• **OBJECTIF**: Poursuivez le récit du raid à ski en Valpelline reproduit ci-dessous, en reprenant juste après sa dernière phrase.

• **TEXTE**:
────────────────
Raid à ski, Valpelline – Avril 2022

Publié le 26 juin 2022 par Éléna B.

Mardi 5 avril, au sortir d’un bel hiver ensoleillé et sec. Sept Gumistes interconnectés, bien au chaud à la maison. On analyse, on résume, on se prépare en visio.

Départ prévu jeudi 7 avril. Tiens, justement pile au moment où la météo décide de « virer de bord ».

Nous avons presque perdu d’habitude d’analyser les bulletins nivologiques avec cet hiver clément, mais on pressent qu’il va falloir s’y remettre, au vu des quantités de neige et de vent annoncés. La vallée d’Aoste, sous le vent de la chaine montagneuse du Mont Blanc, semblerait un peu épargnée. On y va ? On y va.
────────────────
• **DONNÉES BRUTES**:
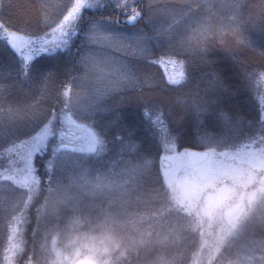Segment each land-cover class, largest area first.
────────────────
• **RÉPONSE**:
Les raids à ski sont souvent une belle découverte des conditions difficiles de neige ou de montagne et de belles expériences humaines, parfois aussi de passages techniques qui éprouvent la cohésion de groupe. On y est…

Merci à Audrey pour son beau résumé et à Bertrand pour son descriptif succinct du passage-clé du Col de la Division. Et aux autres protagonistes Anne Laure, Pascal, Jacques, Daniel, Elena.

A vous lecteurs !

 

Le résumé du raid à ski, par Audrey :

Jour 1 : D+ 120m, D- 0m, 5,6km, D’Annecy au refuge de Prarayer.

Notre joyeux groupe composé de : Bertrand, Eléna, Daniel, Pascal, Jacques, Anne Laure et Audrey, prend le départ mercredi matin vers la vallée de Valpelline. Douce entrée dans les vacances, nous nous arrêtons déjeuner en terrasse à Aoste où un air de printemps nous détournerait presque de notre objectif. La Dolce Via italienne est là.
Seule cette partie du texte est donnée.